DATASET ENTRIES:

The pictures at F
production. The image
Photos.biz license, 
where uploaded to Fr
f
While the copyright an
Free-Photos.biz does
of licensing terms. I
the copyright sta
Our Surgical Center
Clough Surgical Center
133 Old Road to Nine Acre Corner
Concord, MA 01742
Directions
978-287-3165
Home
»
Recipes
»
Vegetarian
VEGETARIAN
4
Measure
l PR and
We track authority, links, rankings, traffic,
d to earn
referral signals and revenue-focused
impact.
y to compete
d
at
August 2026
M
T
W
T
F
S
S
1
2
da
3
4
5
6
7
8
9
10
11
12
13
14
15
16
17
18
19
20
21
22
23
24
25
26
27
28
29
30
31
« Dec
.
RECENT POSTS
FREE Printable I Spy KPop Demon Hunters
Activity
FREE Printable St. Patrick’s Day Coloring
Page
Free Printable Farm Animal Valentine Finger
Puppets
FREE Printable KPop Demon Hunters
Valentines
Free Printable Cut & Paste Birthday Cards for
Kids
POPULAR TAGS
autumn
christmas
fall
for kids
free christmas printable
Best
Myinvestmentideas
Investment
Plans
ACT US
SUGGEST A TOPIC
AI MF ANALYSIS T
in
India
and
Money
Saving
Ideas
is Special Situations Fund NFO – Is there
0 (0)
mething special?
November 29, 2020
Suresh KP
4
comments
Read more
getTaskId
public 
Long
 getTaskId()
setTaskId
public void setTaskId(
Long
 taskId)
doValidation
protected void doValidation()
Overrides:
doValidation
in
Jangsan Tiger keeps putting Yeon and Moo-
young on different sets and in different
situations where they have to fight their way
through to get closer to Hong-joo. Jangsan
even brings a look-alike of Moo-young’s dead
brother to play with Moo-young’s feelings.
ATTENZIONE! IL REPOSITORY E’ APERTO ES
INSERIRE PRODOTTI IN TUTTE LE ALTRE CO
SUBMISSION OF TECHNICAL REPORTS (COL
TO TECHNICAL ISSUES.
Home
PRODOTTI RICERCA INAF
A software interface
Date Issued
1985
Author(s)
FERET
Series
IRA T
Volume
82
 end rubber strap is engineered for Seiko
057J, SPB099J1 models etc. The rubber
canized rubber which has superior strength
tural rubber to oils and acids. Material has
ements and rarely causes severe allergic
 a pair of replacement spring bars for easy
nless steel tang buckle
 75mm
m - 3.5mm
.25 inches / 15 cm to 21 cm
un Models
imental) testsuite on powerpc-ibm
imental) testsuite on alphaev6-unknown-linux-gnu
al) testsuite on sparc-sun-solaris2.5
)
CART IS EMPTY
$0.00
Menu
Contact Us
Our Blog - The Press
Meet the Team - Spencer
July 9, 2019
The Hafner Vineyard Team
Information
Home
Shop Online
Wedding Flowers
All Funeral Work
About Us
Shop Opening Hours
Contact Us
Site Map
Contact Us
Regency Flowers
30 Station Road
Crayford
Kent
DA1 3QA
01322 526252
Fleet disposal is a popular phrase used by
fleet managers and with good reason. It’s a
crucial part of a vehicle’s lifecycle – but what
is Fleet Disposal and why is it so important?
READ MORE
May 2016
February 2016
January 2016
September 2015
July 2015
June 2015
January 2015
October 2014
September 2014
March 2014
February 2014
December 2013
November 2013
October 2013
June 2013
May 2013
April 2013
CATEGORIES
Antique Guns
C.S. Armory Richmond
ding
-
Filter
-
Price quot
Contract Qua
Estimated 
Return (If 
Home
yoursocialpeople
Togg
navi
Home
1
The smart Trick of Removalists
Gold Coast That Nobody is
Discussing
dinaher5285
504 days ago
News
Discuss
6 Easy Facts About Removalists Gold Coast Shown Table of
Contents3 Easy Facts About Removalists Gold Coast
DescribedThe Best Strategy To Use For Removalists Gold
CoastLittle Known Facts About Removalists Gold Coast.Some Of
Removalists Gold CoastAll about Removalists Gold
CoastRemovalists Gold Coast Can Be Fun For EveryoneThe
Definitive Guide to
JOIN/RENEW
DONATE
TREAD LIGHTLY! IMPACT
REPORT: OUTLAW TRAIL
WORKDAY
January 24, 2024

DIRECTIONS:
Repeat the data. Leave nothing out and change nothing.

PROBLEM SOLUTION:
The pictures at F
production. The image
Photos.biz license, 
where uploaded to Fr
f
While the copyright an
Free-Photos.biz does
of licensing terms. I
the copyright sta
Our Surgical Center
Clough Surgical Center
133 Old Road to Nine Acre Corner
Concord, MA 01742
Directions
978-287-3165
Home
»
Recipes
»
Vegetarian
VEGETARIAN
4
Measure
l PR and
We track authority, links, rankings, traffic,
d to earn
referral signals and revenue-focused
impact.
y to compete
d
at
August 2026
M
T
W
T
F
S
S
1
2
da
3
4
5
6
7
8
9
10
11
12
13
14
15
16
17
18
19
20
21
22
23
24
25
26
27
28
29
30
31
« Dec
.
RECENT POSTS
FREE Printable I Spy KPop Demon Hunters
Activity
FREE Printable St. Patrick’s Day Coloring
Page
Free Printable Farm Animal Valentine Finger
Puppets
FREE Printable KPop Demon Hunters
Valentines
Free Printable Cut & Paste Birthday Cards for
Kids
POPULAR TAGS
autumn
christmas
fall
for kids
free christmas printable
Best
Myinvestmentideas
Investment
Plans
ACT US
SUGGEST A TOPIC
AI MF ANALYSIS T
in
India
and
Money
Saving
Ideas
is Special Situations Fund NFO – Is there
0 (0)
mething special?
November 29, 2020
Suresh KP
4
comments
Read more
getTaskId
public 
Long
 getTaskId()
setTaskId
public void setTaskId(
Long
 taskId)
doValidation
protected void doValidation()
Overrides:
doValidation
in
Jangsan Tiger keeps putting Yeon and Moo-
young on different sets and in different
situations where they have to fight their way
through to get closer to Hong-joo. Jangsan
even brings a look-alike of Moo-young’s dead
brother to play with Moo-young’s feelings.
ATTENZIONE! IL REPOSITORY E’ APERTO ES
INSERIRE PRODOTTI IN TUTTE LE ALTRE CO
SUBMISSION OF TECHNICAL REPORTS (COL
TO TECHNICAL ISSUES.
Home
PRODOTTI RICERCA INAF
A software interface
Date Issued
1985
Author(s)
FERET
Series
IRA T
Volume
82
 end rubber strap is engineered for Seiko
057J, SPB099J1 models etc. The rubber
canized rubber which has superior strength
tural rubber to oils and acids. Material has
ements and rarely causes severe allergic
 a pair of replacement spring bars for easy
nless steel tang buckle
 75mm
m - 3.5mm
.25 inches / 15 cm to 21 cm
un Models
imental) testsuite on powerpc-ibm
imental) testsuite on alphaev6-unknown-linux-gnu
al) testsuite on sparc-sun-solaris2.5
)
CART IS EMPTY
$0.00
Menu
Contact Us
Our Blog - The Press
Meet the Team - Spencer
July 9, 2019
The Hafner Vineyard Team
Information
Home
Shop Online
Wedding Flowers
All Funeral Work
About Us
Shop Opening Hours
Contact Us
Site Map
Contact Us
Regency Flowers
30 Station Road
Crayford
Kent
DA1 3QA
01322 526252
Fleet disposal is a popular phrase used by
fleet managers and with good reason. It’s a
crucial part of a vehicle’s lifecycle – but what
is Fleet Disposal and why is it so important?
READ MORE
May 2016
February 2016
January 2016
September 2015
July 2015
June 2015
January 2015
October 2014
September 2014
March 2014
February 2014
December 2013
November 2013
October 2013
June 2013
May 2013
April 2013
CATEGORIES
Antique Guns
C.S. Armory Richmond
ding
-
Filter
-
Price quot
Contract Qua
Estimated 
Return (If 
Home
yoursocialpeople
Togg
navi
Home
1
The smart Trick of Removalists
Gold Coast That Nobody is
Discussing
dinaher5285
504 days ago
News
Discuss
6 Easy Facts About Removalists Gold Coast Shown Table of
Contents3 Easy Facts About Removalists Gold Coast
DescribedThe Best Strategy To Use For Removalists Gold
CoastLittle Known Facts About Removalists Gold Coast.Some Of
Removalists Gold CoastAll about Removalists Gold
CoastRemovalists Gold Coast Can Be Fun For EveryoneThe
Definitive Guide to
JOIN/RENEW
DONATE
TREAD LIGHTLY! IMPACT
REPORT: OUTLAW TRAIL
WORKDAY
January 24, 2024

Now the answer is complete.